= About this exercise =
Print the data exactly. Omit the pictures.

Lens and sensor metadata
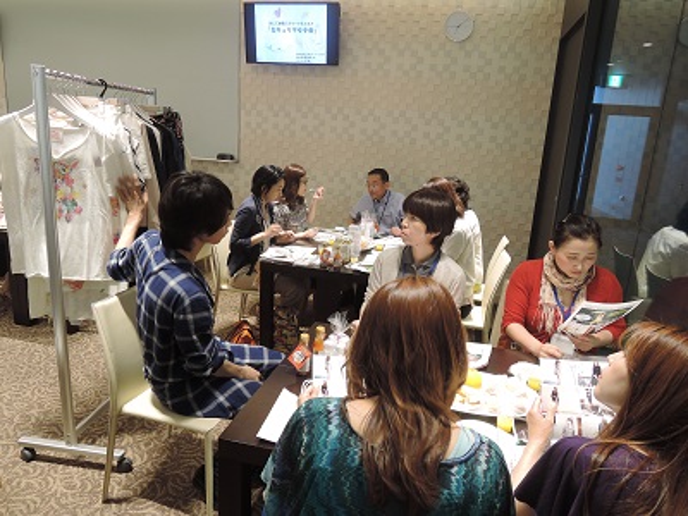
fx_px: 477
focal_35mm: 24
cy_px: 258
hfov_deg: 71.6
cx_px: 344
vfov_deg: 56.8
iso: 180
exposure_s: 1/30
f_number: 2.8
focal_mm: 5.1
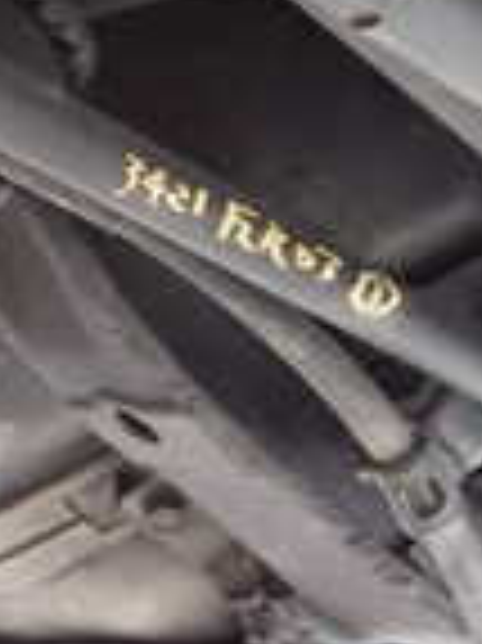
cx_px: 752
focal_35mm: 105
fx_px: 1952
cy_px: 261
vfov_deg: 18.7
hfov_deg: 13.2
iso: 640
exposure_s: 1/30
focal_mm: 4.5
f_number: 2
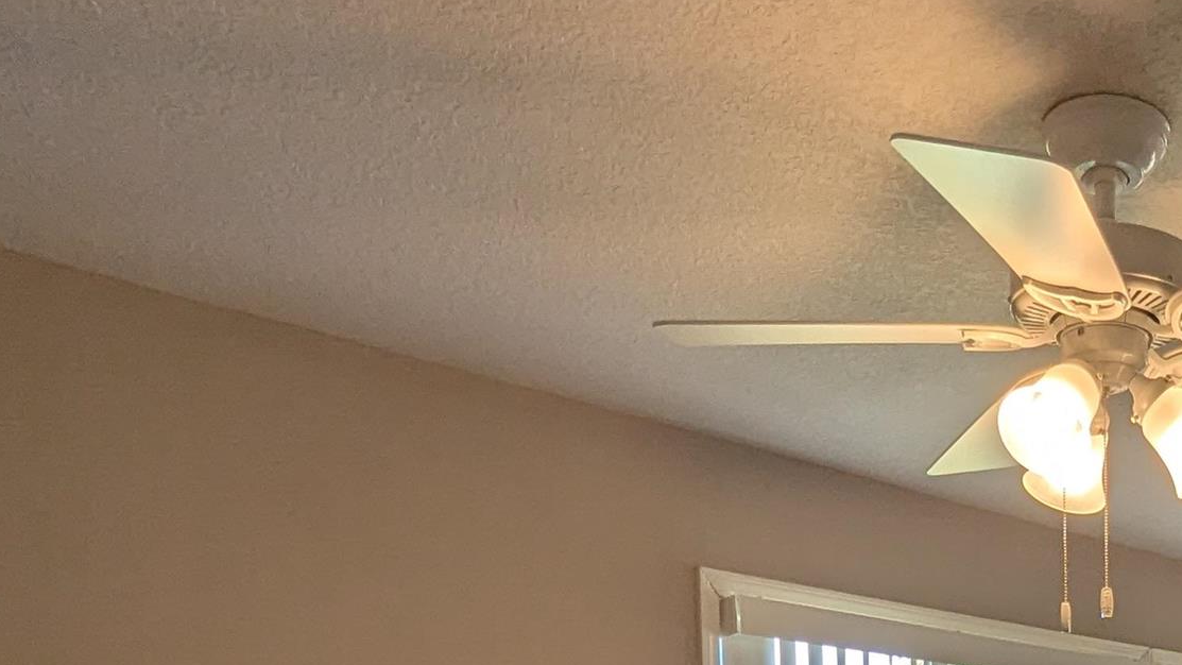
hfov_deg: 45.4
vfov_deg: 24.3
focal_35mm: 39
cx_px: 1120
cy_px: 976
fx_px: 1222
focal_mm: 1.95
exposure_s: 1/128
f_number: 2.2
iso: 50
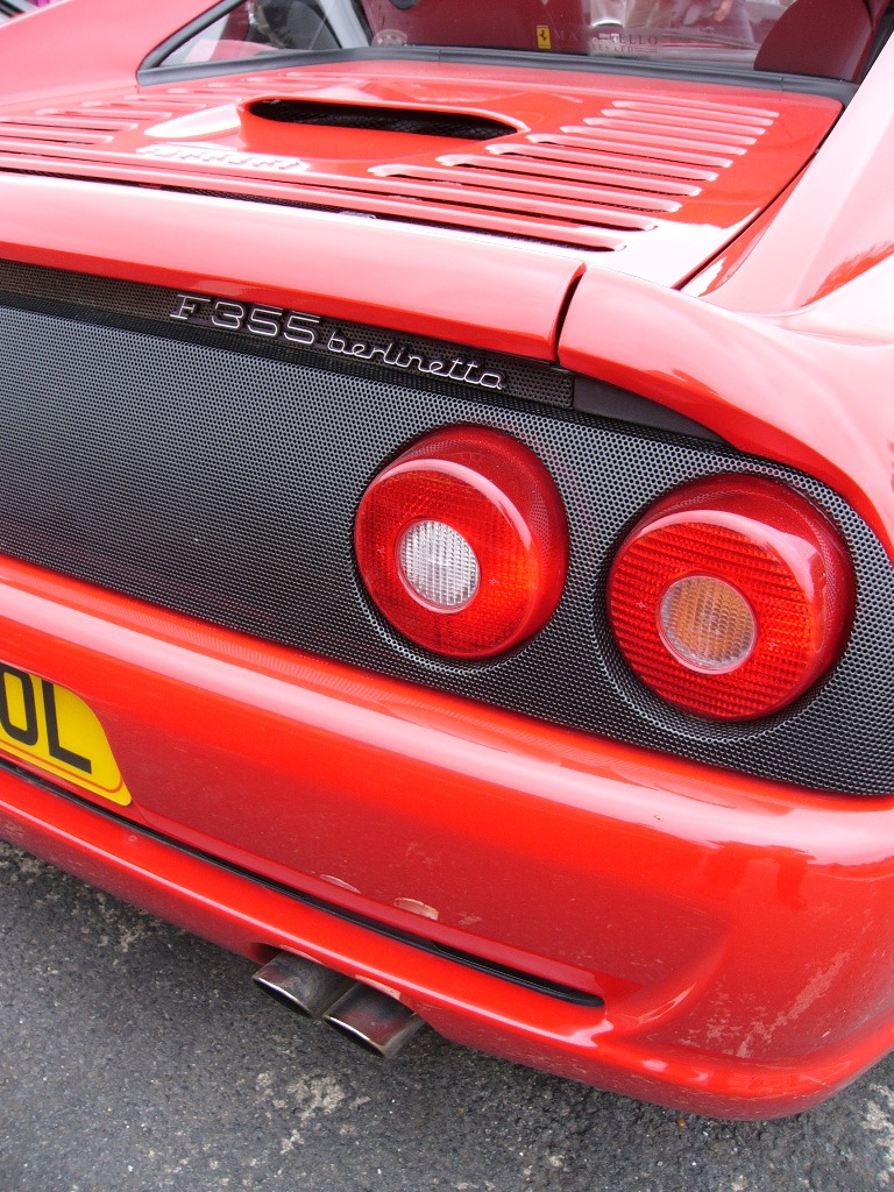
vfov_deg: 51.4
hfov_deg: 39.7
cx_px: 447
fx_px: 1240
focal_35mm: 36
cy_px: 596
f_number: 2.8
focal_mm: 6
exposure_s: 1/60
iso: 50
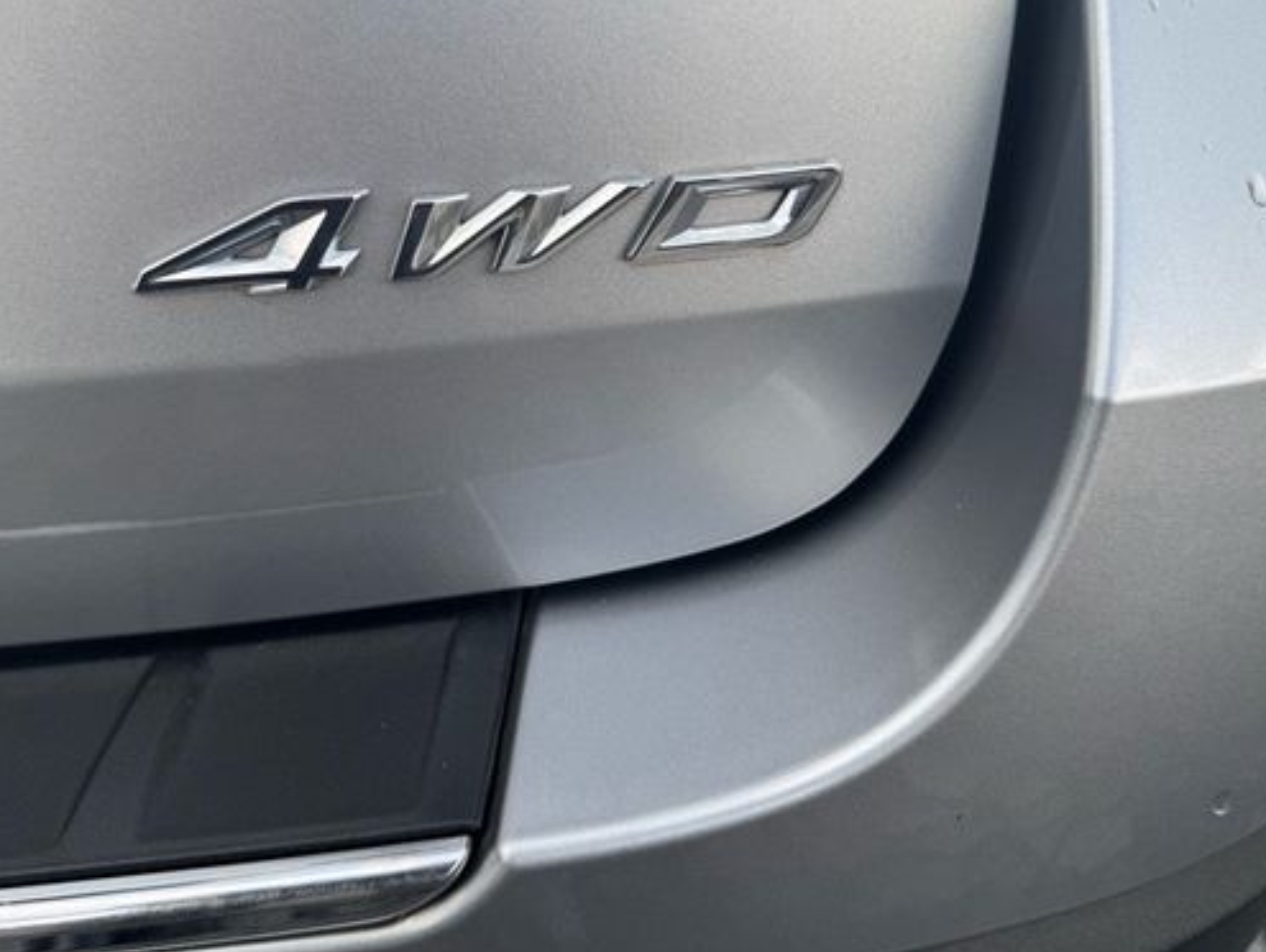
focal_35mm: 31
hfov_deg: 58.3
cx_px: 627
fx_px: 1135
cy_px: 366
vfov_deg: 45.2
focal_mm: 6.76
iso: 80
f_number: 1.78
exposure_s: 1/588
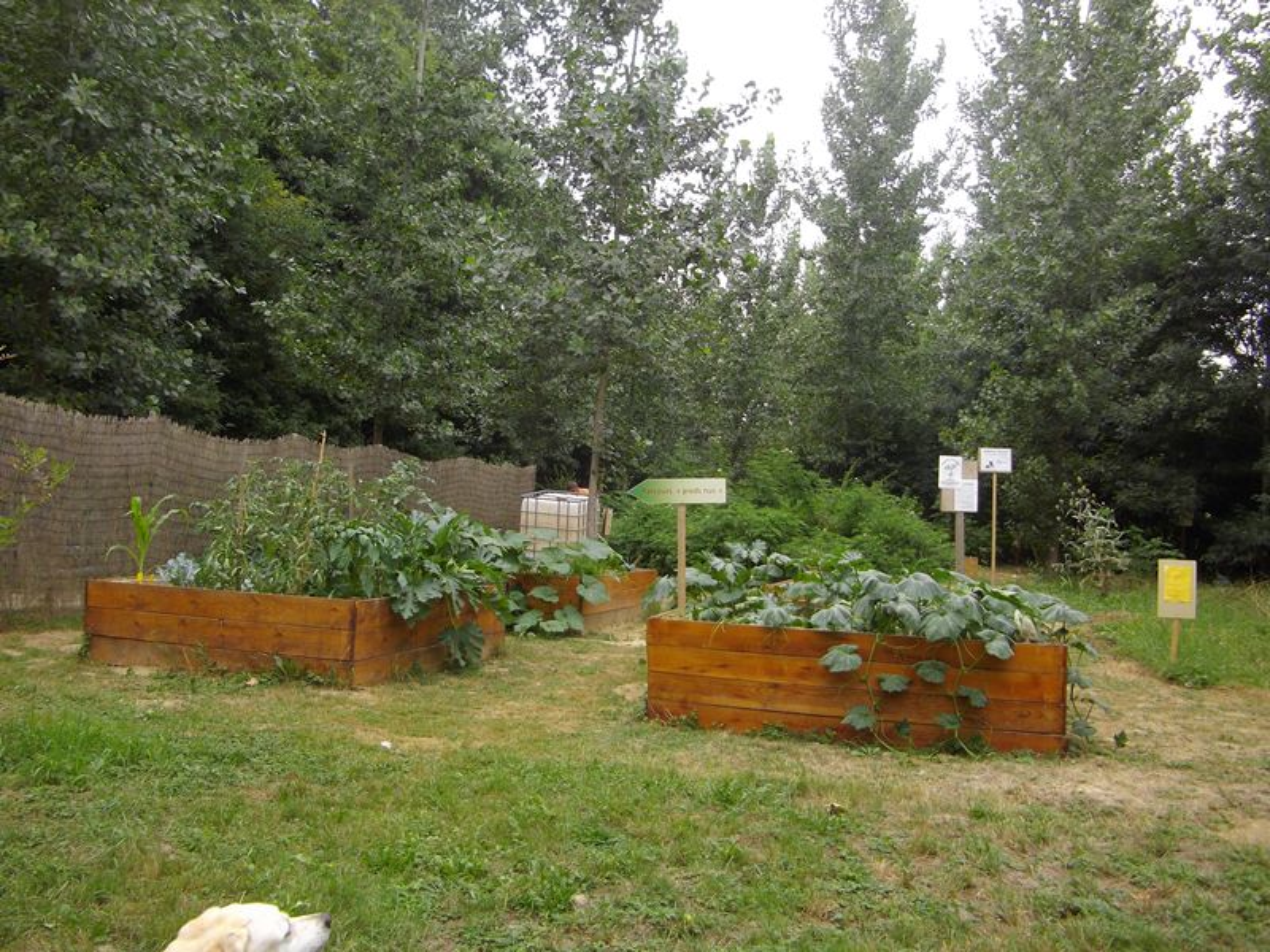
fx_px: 991
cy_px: 476
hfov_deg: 65.3
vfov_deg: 51.4
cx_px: 635
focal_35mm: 27
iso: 100
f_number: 3.2
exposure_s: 1/160
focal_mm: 4.9
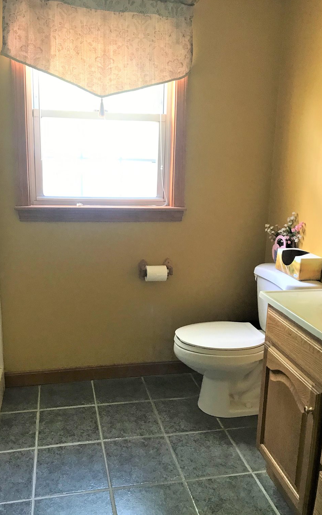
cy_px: 256
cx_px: 134
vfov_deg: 62.9
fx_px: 421
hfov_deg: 41.7
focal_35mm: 30
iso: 40
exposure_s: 1/20
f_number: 1.8
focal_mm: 3.99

= Worked solution =
fx_px: 477
focal_35mm: 24
cy_px: 258
hfov_deg: 71.6
cx_px: 344
vfov_deg: 56.8
iso: 180
exposure_s: 1/30
f_number: 2.8
focal_mm: 5.1
cx_px: 752
focal_35mm: 105
fx_px: 1952
cy_px: 261
vfov_deg: 18.7
hfov_deg: 13.2
iso: 640
exposure_s: 1/30
focal_mm: 4.5
f_number: 2
hfov_deg: 45.4
vfov_deg: 24.3
focal_35mm: 39
cx_px: 1120
cy_px: 976
fx_px: 1222
focal_mm: 1.95
exposure_s: 1/128
f_number: 2.2
iso: 50
vfov_deg: 51.4
hfov_deg: 39.7
cx_px: 447
fx_px: 1240
focal_35mm: 36
cy_px: 596
f_number: 2.8
focal_mm: 6
exposure_s: 1/60
iso: 50
focal_35mm: 31
hfov_deg: 58.3
cx_px: 627
fx_px: 1135
cy_px: 366
vfov_deg: 45.2
focal_mm: 6.76
iso: 80
f_number: 1.78
exposure_s: 1/588
fx_px: 991
cy_px: 476
hfov_deg: 65.3
vfov_deg: 51.4
cx_px: 635
focal_35mm: 27
iso: 100
f_number: 3.2
exposure_s: 1/160
focal_mm: 4.9
cy_px: 256
cx_px: 134
vfov_deg: 62.9
fx_px: 421
hfov_deg: 41.7
focal_35mm: 30
iso: 40
exposure_s: 1/20
f_number: 1.8
focal_mm: 3.99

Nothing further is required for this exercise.